▸ **Written request**: Lay out the records from the line with "picture [118, 146, 1123, 1528]" up to and including the line with "Identify the document elements. Format: label text..." as a Markdown table with the columns Row and Line. Give each line its own row with a row number, and leave out blank lines.

▸ **Supplied data**:
※
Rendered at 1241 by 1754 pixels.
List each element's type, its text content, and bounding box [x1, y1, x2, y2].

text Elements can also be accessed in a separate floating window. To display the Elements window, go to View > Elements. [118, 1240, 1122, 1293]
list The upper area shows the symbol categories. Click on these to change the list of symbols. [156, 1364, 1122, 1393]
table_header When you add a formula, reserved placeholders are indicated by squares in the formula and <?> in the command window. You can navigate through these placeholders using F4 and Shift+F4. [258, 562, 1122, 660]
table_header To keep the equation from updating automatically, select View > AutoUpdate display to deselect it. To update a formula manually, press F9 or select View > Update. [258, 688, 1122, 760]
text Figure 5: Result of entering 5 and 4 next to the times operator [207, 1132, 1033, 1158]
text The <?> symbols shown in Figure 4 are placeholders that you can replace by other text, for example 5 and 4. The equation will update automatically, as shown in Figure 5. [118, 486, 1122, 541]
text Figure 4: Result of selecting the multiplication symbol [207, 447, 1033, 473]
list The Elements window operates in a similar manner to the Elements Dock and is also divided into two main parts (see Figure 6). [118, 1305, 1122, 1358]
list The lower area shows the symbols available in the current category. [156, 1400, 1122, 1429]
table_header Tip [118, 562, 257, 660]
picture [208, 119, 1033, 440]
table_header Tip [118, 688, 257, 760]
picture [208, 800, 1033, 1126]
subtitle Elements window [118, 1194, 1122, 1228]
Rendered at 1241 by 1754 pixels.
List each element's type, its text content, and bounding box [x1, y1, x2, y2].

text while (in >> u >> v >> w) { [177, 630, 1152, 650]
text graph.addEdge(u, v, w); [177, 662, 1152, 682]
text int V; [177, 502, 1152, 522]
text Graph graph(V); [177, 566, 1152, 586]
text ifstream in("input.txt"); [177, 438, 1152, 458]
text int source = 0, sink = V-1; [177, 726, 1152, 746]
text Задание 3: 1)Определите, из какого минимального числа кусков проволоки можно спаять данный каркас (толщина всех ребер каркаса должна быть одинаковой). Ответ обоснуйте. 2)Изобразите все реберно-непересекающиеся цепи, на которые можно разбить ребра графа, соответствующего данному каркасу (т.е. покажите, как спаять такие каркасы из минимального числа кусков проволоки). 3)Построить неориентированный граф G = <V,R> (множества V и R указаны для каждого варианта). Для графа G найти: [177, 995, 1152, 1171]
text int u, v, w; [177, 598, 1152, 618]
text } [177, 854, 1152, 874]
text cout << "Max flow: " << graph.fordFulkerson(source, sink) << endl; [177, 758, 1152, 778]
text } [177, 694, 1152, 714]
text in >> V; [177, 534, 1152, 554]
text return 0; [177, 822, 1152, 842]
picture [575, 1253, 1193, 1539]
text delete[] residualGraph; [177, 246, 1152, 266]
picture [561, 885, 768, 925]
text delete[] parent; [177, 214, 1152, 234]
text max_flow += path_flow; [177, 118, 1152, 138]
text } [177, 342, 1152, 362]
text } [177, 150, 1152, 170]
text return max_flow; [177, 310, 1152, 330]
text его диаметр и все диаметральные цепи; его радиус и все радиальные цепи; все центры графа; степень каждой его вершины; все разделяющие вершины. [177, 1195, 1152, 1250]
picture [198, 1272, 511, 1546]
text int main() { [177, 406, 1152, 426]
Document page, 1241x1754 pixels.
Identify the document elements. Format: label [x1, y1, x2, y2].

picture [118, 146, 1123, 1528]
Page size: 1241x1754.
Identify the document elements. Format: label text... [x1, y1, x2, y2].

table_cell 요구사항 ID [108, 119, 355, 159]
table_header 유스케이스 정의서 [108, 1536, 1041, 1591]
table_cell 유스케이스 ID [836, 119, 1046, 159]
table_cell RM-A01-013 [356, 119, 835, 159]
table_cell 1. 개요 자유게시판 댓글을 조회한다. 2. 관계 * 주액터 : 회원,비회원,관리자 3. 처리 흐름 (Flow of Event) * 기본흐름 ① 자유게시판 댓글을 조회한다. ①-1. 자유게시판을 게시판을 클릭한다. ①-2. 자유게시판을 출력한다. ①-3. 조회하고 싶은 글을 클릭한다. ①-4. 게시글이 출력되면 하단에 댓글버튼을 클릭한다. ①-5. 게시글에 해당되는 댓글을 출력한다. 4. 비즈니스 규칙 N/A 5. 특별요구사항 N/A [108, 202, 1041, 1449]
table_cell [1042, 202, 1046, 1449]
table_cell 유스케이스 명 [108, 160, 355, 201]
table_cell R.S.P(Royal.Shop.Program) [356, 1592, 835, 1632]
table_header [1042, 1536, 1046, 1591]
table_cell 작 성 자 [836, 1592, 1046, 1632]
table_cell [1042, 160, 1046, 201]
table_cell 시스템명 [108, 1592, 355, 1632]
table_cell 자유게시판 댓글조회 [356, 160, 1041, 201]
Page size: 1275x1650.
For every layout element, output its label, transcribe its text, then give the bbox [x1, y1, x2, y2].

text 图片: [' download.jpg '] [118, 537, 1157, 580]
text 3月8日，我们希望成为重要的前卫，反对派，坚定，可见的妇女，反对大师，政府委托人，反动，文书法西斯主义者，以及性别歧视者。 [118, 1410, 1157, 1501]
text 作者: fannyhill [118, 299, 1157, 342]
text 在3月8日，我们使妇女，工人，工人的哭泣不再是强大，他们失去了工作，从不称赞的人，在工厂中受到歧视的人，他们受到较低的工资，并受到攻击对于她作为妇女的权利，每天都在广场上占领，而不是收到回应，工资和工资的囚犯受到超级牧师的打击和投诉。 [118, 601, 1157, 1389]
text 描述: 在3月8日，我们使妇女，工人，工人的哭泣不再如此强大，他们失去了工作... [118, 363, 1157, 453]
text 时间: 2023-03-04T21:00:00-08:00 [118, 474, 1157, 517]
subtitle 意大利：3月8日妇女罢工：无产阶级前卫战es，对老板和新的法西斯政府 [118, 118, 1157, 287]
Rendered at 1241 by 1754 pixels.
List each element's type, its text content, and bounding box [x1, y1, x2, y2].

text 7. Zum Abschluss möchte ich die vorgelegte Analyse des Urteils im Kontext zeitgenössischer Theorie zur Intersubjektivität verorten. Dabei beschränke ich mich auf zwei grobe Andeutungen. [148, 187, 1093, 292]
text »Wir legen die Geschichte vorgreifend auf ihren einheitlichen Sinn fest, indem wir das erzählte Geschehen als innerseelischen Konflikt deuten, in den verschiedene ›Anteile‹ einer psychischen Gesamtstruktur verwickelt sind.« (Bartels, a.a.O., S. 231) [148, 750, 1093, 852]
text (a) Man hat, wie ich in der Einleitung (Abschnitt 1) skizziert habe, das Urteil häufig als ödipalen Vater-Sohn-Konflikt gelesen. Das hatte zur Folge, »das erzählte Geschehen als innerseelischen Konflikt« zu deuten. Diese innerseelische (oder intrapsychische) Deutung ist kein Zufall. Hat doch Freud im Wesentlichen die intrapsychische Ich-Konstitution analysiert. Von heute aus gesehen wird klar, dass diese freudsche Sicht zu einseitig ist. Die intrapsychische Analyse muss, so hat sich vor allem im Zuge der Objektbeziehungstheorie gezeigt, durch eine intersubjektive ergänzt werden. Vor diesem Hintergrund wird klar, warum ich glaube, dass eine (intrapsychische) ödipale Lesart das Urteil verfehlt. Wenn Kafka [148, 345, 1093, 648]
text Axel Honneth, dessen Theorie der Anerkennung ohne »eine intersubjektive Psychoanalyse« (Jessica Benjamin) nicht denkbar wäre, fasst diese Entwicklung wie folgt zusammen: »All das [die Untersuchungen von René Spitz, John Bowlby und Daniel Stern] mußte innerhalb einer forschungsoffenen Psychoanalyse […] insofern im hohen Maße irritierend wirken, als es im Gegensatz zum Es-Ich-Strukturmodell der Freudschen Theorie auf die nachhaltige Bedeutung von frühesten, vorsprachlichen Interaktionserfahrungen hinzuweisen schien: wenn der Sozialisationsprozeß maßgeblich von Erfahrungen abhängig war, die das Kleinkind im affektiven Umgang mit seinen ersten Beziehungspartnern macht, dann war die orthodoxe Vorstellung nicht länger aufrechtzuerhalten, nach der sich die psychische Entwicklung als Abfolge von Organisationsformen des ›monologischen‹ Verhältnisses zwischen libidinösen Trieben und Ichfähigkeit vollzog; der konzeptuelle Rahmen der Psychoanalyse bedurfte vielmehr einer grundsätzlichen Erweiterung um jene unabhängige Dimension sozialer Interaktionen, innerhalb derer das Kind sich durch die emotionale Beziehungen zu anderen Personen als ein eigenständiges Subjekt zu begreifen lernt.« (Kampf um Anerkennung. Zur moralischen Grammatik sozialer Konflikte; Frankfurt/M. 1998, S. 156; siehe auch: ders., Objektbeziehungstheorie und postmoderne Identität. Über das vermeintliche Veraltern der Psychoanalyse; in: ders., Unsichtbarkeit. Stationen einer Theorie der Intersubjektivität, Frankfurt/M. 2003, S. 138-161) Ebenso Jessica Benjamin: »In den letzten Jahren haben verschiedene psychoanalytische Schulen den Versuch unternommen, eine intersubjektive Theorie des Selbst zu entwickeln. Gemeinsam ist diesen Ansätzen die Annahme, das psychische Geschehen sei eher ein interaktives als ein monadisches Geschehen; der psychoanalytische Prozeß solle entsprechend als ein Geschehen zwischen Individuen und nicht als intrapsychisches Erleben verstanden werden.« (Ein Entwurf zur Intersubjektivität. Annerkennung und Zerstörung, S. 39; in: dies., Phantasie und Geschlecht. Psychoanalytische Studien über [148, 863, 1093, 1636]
※
▸ **Response for this exercise**:
| Row | Line |
|---|---|
| 1 | picture [118, 146, 1123, 1528] |
| 2 | Page size: 1241x1754. |
| 3 | Identify the document elements. Format: label text... [x1, y1, x2, y2]. |